Differential gene and transcript expression analysis of RNA-seq experiments with TopHat and Cufflinks

I don’t think this will come as a surprise to anyone, but the experiment still had to be done.  It’s nice to know that genes conserved over millions of years are conserved because (gasp) losing them is bad for you.

Seriously though, this is a very nice paper.  As they say:

Almost all eukaryotic genes are conserved, suggesting that they have essential functions. However, only a minority of genes have detectable loss-of-function phenotypes in experimental assays, and multiple theories have been proposed to explain this discrepancy.

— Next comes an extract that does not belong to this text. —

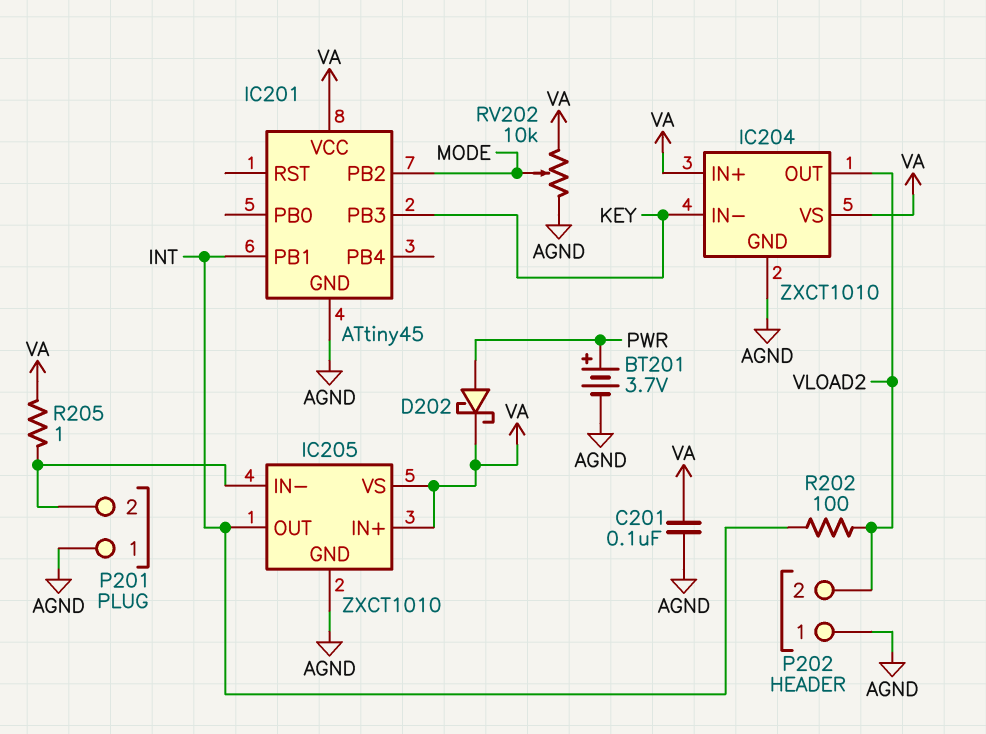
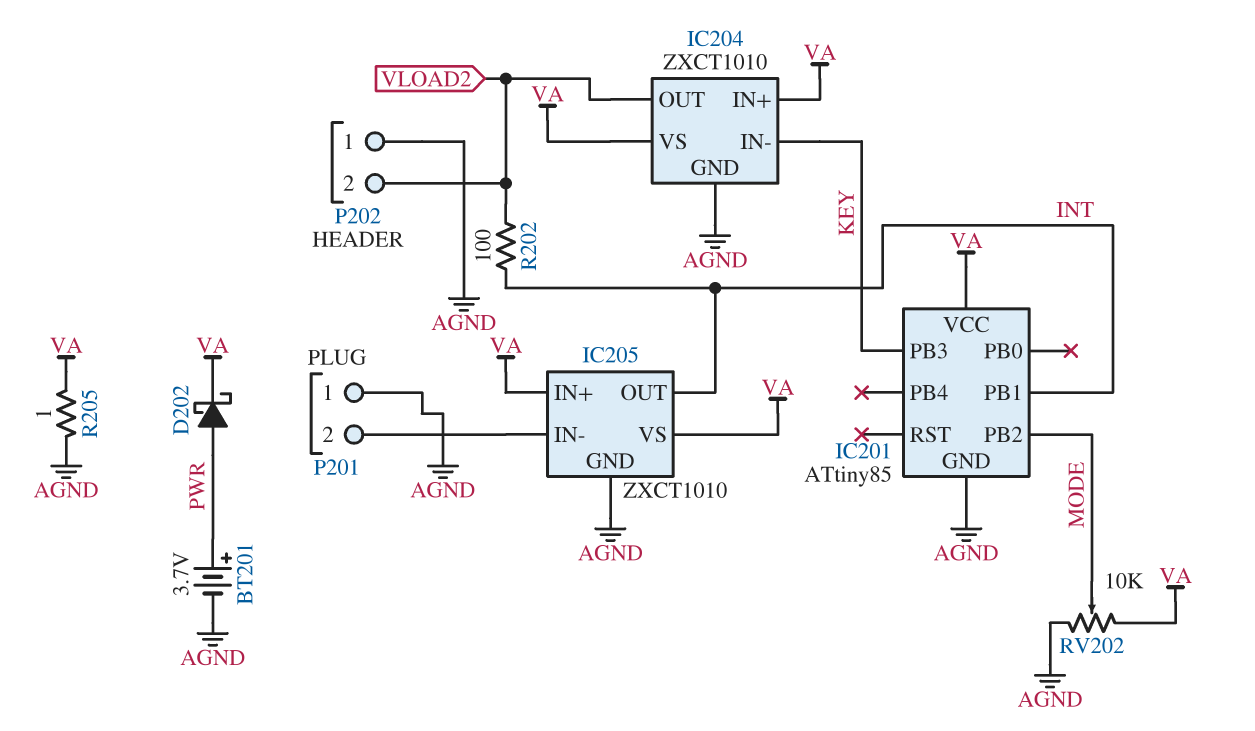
C201: 100nF (AGND, VA) -> none
IC201: ATtiny45 -> ATtiny85
R205: 1 (IC205/IN-, VA) -> 1 (AGND, VA)

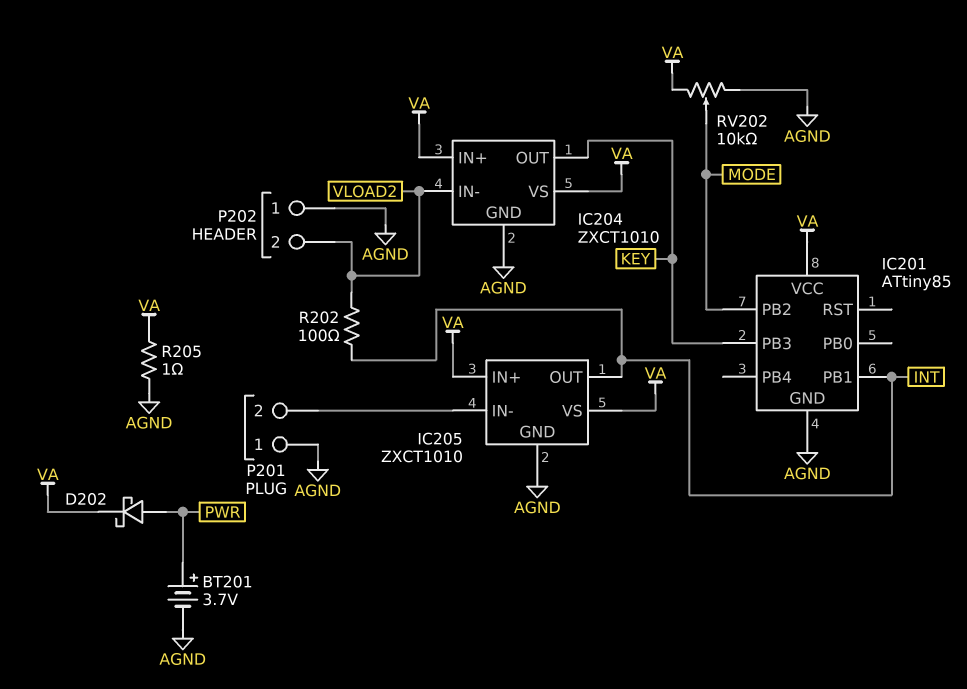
IC204 pin IN-: KEY -> VLOAD2
IC204 pin OUT: VLOAD2 -> KEY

They show then that almost genes have significant effects on fitness if you just measure it properly.  Take a look:

The Majority of Animal Genes Are Required for Wild-Type Fitness

RNA Editing Underlies Temperature Adaptation in K⁺ Channels from Polar Octopuses

This is a fun story. I’ll just reproduce their whole abstract here:

To operate in the extreme cold, ion channels from psychrophiles must have evolved structural changes to compensate for their thermal environment. A reasonable assumption would be that the underlying adaptations lie within the encoding genes. Here, we show that delayed rectifier K⁺ channel genes from an Antarctic and a tropical octopus encode channels that differ at only four positions and display very similar behavior when expressed in Xenopus oocytes. However, the transcribed messenger RNAs are extensively edited, creating functional diversity. One editing site, which recodes an isoleucine to a valine in the channel’s pore, greatly accelerates gating kinetics by destabilizing the open state. This site is extensively edited in both Antarctic and Arctic species, but mostly unedited in tropical species. Thus adenosine-to-inosine RNA editing can respond to the physical environment.

Is this weird or what?

Trisha Wittkopp’s lab has just published a very interesting paper where they look at the effects of cis– and trans-regulatory mutations in yeast.  This paper gives a nice picture of the properties of mutations that are potentially available for selection.  Definitely worth reading.

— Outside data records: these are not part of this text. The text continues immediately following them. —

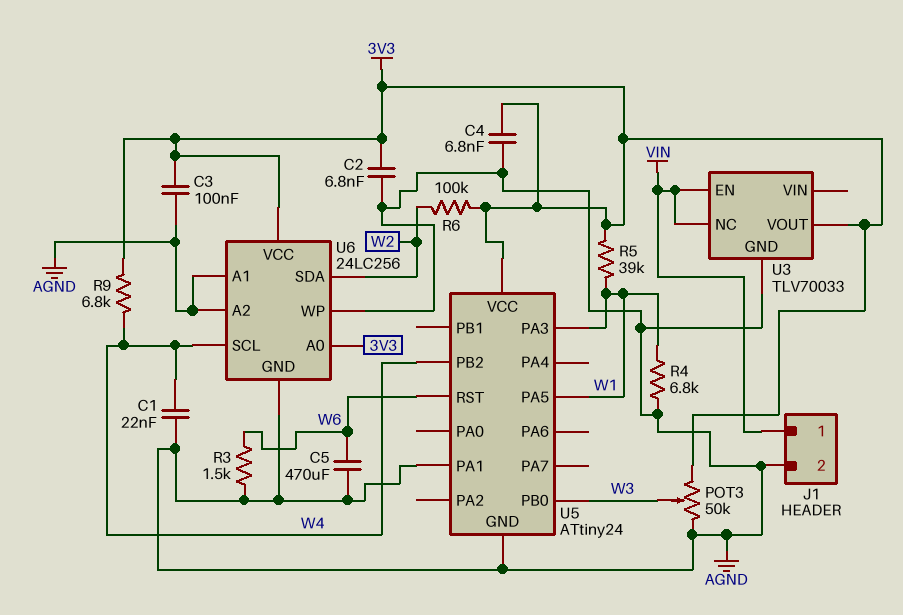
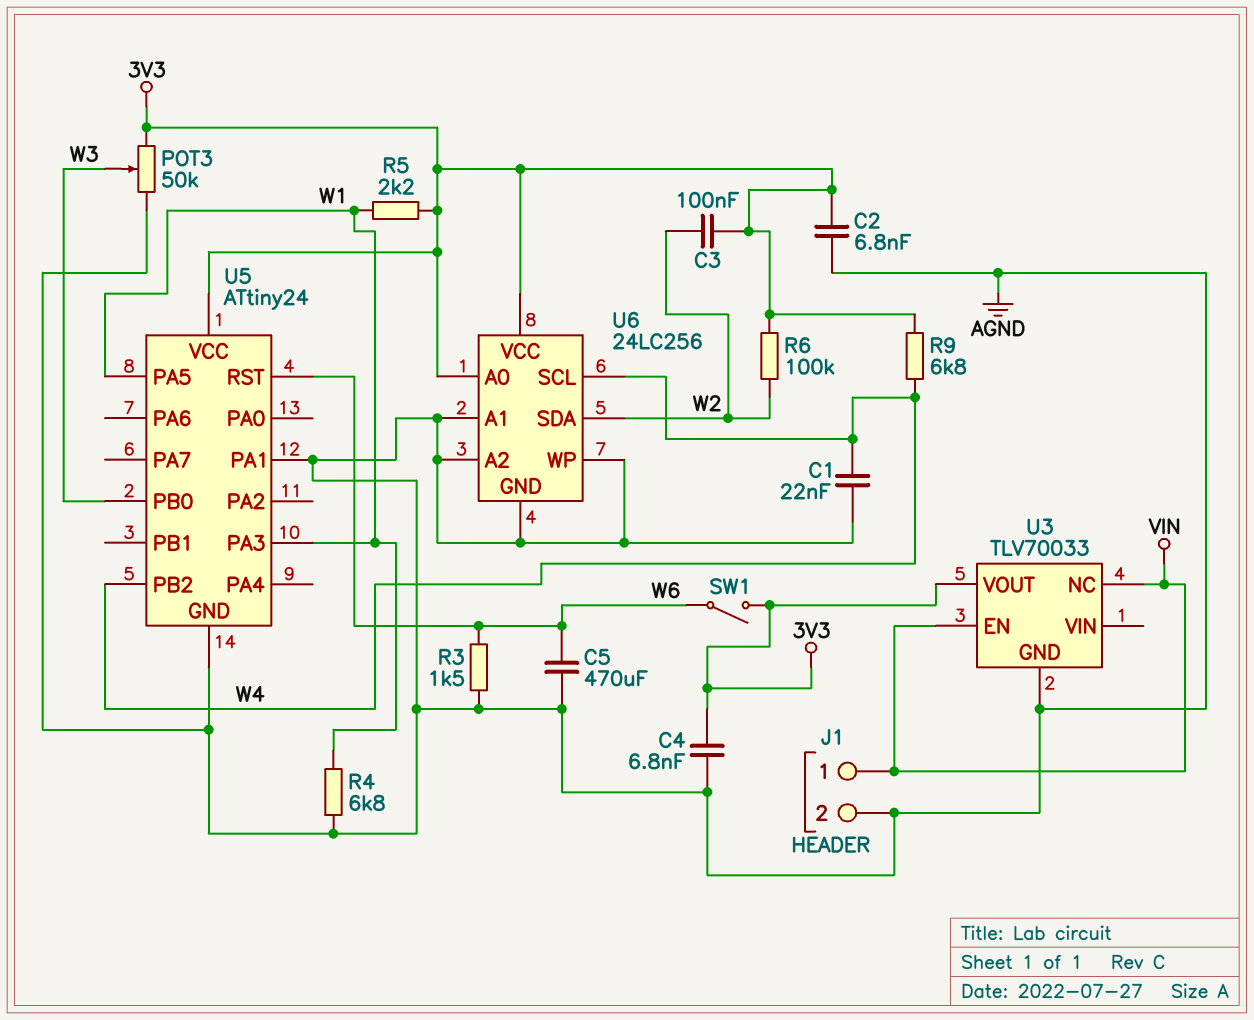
C3: 100nF (3V3, AGND) -> 100nF (3V3, W2)
R5: 39k (3V3, W1) -> 2.2k (3V3, W1)
SW1: none -> switch (3V3, W6)

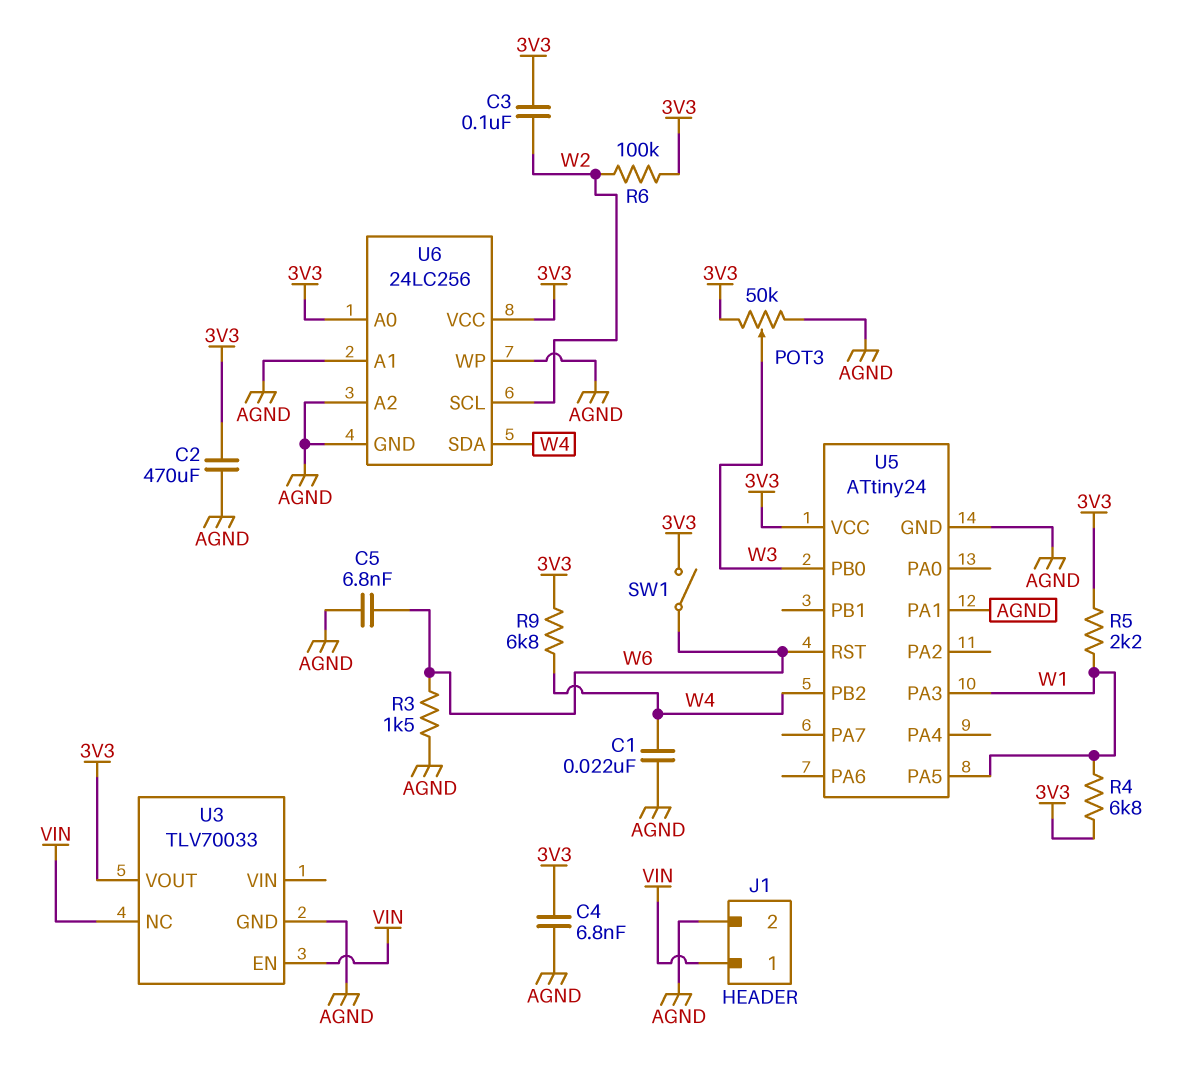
C2: 6.8nF (3V3, AGND) -> 470uF (3V3, AGND)
C5: 470uF (AGND, W6) -> 6.8nF (AGND, W6)
R4: 6.8k (AGND, W1) -> 6.8k (3V3, W1)
U6 pin SCL: W4 -> W2
U6 pin SDA: W2 -> W4

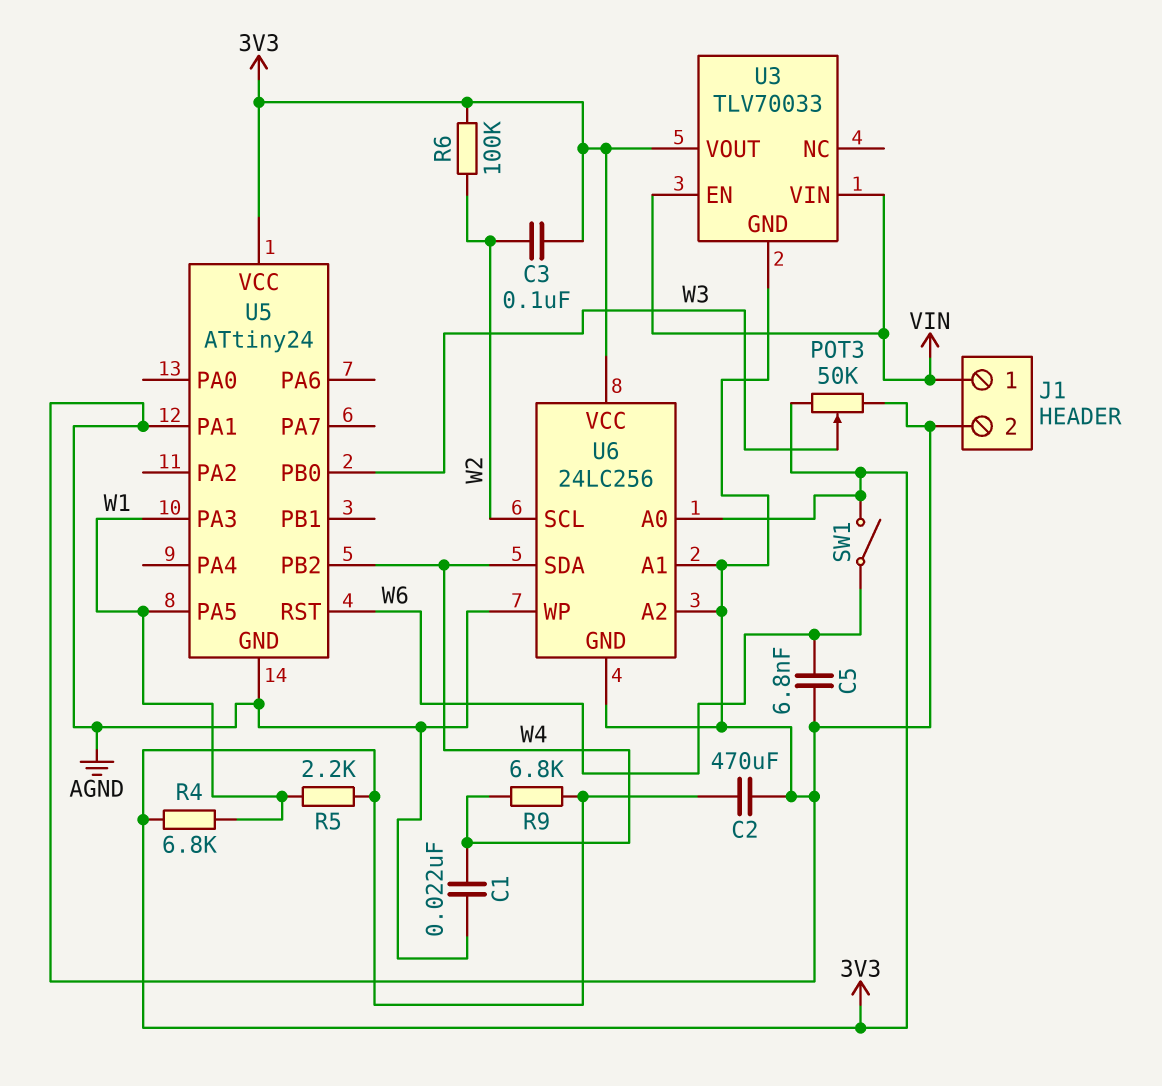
C4: 6.8nF (3V3, AGND) -> none
R3: 1.5k (AGND, W6) -> none
U3 pin NC: VIN -> none
U3 pin VIN: none -> VIN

Contrasting Properties of Gene-Specific Regulatory, Coding, and Copy Number Mutations in Saccharomyces cerevisiae: Frequency, Effects, and Dominance

In the last few years, there has been a lot of work (finally!) on how the size of developing organs is controlled.  An animal has to have the correct proportions, so every organ needs to coordinate with every other organs and decide how fast to grow and when to stop growing.  Several pathways have been shown to be required for this coordination.  Now, this paper shows that one of the ways growth is coordinated is through the regulation of tRNA synthesis:

Drosophila RNA polymerase III repressor Maf1 controls body size and developmental timing by modulating tRNA_i^Met synthesis and systemic insulin signaling

How is this relevant to evolution?  Body size and organ proportions (allometry) are among the fastest evolving morphological traits, but we know virtually nothing about how that happens.  Similarly, sexual size dimorphism is very common, but we don’t know how it is accomplished and how in changes in evolution.  Hopefully, better knowledge of the molecular genetics of size control will stimulate more work on the evolution of size and allometry.

Here’s a really cool paper:

DNA Methylation of the Gonadal Aromatase (cyp19a) Promoter Is Involved in Temperature-Dependent Sex Ratio Shifts in the European Sea Bass

They show that temperature-dependent sex determination (or rather, in this case, trans-differentiation) is mediated by the methylation of the aromatase promoter.  An obvious question is whether the environmentally driven methylation of the promoters of genes involved in sexual differentiation could be a general mechanism in species with environmental sex determination.  I am sure lots of people will be asking this soon, at least in vertebrates.

Does anyone known a dipteran with temperature-dependent sex determination?  Can’t think of one right now.